Even with the fall season behind me, I was a bit nervous as I began my first spring campaign on the varsity squad. I couldn't help thinking about the fact that I was the least experienced coxswain, and that the rowers I was giving commands to knew a lot more than I did. As the week progressed, however, I gained more confidence - though it certainly was tested one day when we hit a pole in the water which I did not see because of the sun's glare!

Finally our first race arrives: the annual Lake Waban Sprints held on campus. As we sit on the starting line, my head is spinning with everything Betsy has said, and with all of the things the rowers want me to say during the race. My heart is pounding, yet I tell my rowers to relax. There is a rather strong wind so I keep adjusting my course. Finally there is a countdown start, the blades dig deeper, and the shell begins to sail through the water.
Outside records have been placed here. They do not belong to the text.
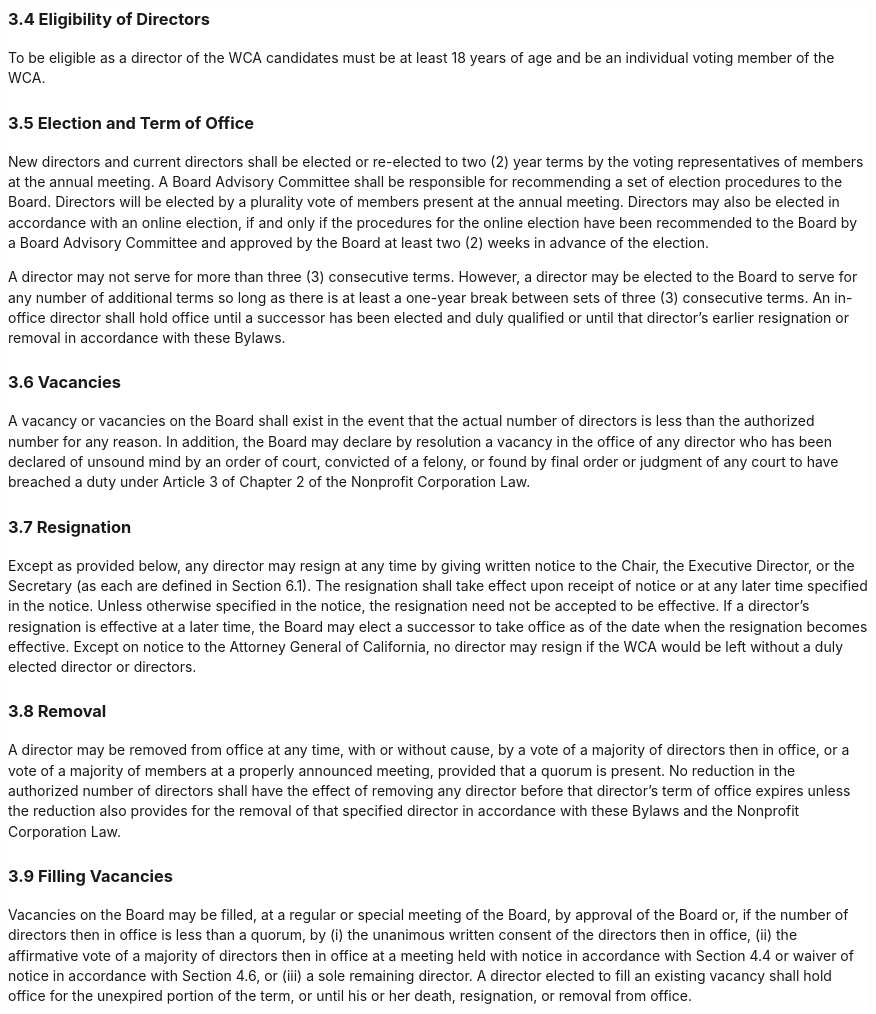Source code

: ### 3.4 Eligibility of Directors
To be eligible as a director of the WCA candidates must be at least 18 years of age and be an individual voting member of the WCA.

### 3.5 Election and Term of Office
New directors and current directors shall be elected or re-elected to two (2) year terms by the voting representatives of members at the annual meeting. A Board Advisory Committee shall be responsible for recommending a set of election procedures to the Board. Directors will be elected by a plurality vote of members present at the annual meeting. Directors may also be elected in accordance with an online election, if and only if the procedures for the online election have been recommended to the Board by a Board Advisory Committee and approved by the Board at least two (2) weeks in advance of the election. <br>

A director may not serve for more than three (3) consecutive terms. However, a director may be elected to the Board to serve for any number of additional terms so long as there is at least a one-year break between sets of three (3) consecutive terms. An in-office director shall hold office until a successor has been elected and duly qualified or until that director’s earlier resignation or removal in accordance with these Bylaws.

### 3.6 Vacancies
A vacancy or vacancies on the Board shall exist in the event that the actual number of directors is less than the authorized number for any reason. In addition, the Board may declare by resolution a vacancy in the office of any director who has been declared of unsound mind by an order of court, convicted of a felony, or found by final order or judgment of any court to have breached a duty under Article 3 of Chapter 2 of the Nonprofit Corporation Law.

### 3.7 Resignation
Except as provided below, any director may resign at any time by giving written notice to the Chair, the Executive Director, or the Secretary (as each are defined in Section 6.1). The resignation shall take effect upon receipt of notice or at any later time specified in the notice. Unless otherwise specified in the notice, the resignation need not be accepted to be effective. If a director’s resignation is effective at a later time, the Board may elect a successor to take office as of the date when the resignation becomes effective. Except on notice to the Attorney General of California, no director may resign if the WCA would be left without a duly elected director or directors.

### 3.8 Removal
A director may be removed from office at any time, with or without cause, by a vote of a majority of directors then in office, or a vote of a majority of members at a properly announced meeting, provided that a quorum is present. No reduction in the authorized number of directors shall have the effect of removing any director before that director’s term of office expires unless the reduction also provides for the removal of that specified director in accordance with these Bylaws and the Nonprofit Corporation Law.

### 3.9 Filling Vacancies
Vacancies on the Board may be filled, at a regular or special meeting of the Board, by approval of the Board or, if the number of directors then in office is less than a quorum, by (i) the unanimous written consent of the directors then in office, (ii) the affirmative vote of a majority of directors then in office at a meeting held with notice in accordance with Section 4.4 or waiver of notice in accordance with Section 4.6, or (iii) a sole remaining director. A director elected to fill an existing vacancy shall hold office for the unexpired portion of the term, or until his or her death, resignation, or removal from office.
For the next 3 minutes (the lake course is only 900 meters long) I yell at those four athletes in front of me to slam their legs down harder yet stay relaxed, to keep perfect technique, and to put open water between us and the other two shells in that race. We are neck and neck with another Wellesley shell for most of the race, but in the last few strokes we make an all-out effort to get to that finish line first: we win by half a second.

Not all races are as close as that one. Sometimes a shell will beat us by boat lengths, but we also beat some shells by boat lengths. Yet every race prepares us a little more for the Eastern Sprints, a regatta for women held on Lake Waramaug in western Connecticut.

My novice year at Eastern Sprints last spring had been highly successful, as Wellesley had finished 1-2 in the novice event, with my shell winning the silver medal. This year the varsity competition was tougher, but we had confidence, and we were strong. If I could just keep them pushing hard, staying relaxed with a long stroke, and maintaining that technique, we could medal, I kept telling myself.

In the middle of the finals race in the afternoon when we were slipping back, I told them to ``Go for the gold!'' and they pushed even harder though their legs were burning. We gave it everything we had until the very end, but the other crews were faster, and we came in fourth, missing the bronze medal by a little more than a boat length.

It is an incredible feeling to win, and it is very discouraging to lose after training for so long. But despite all the cold, wet, early-morning practices when everything seems to go wrong, there are those mornings when the sun is shining, the water is like glass, and the shell slips through the water in a perfect rowing motion. It is then that I know why I am here.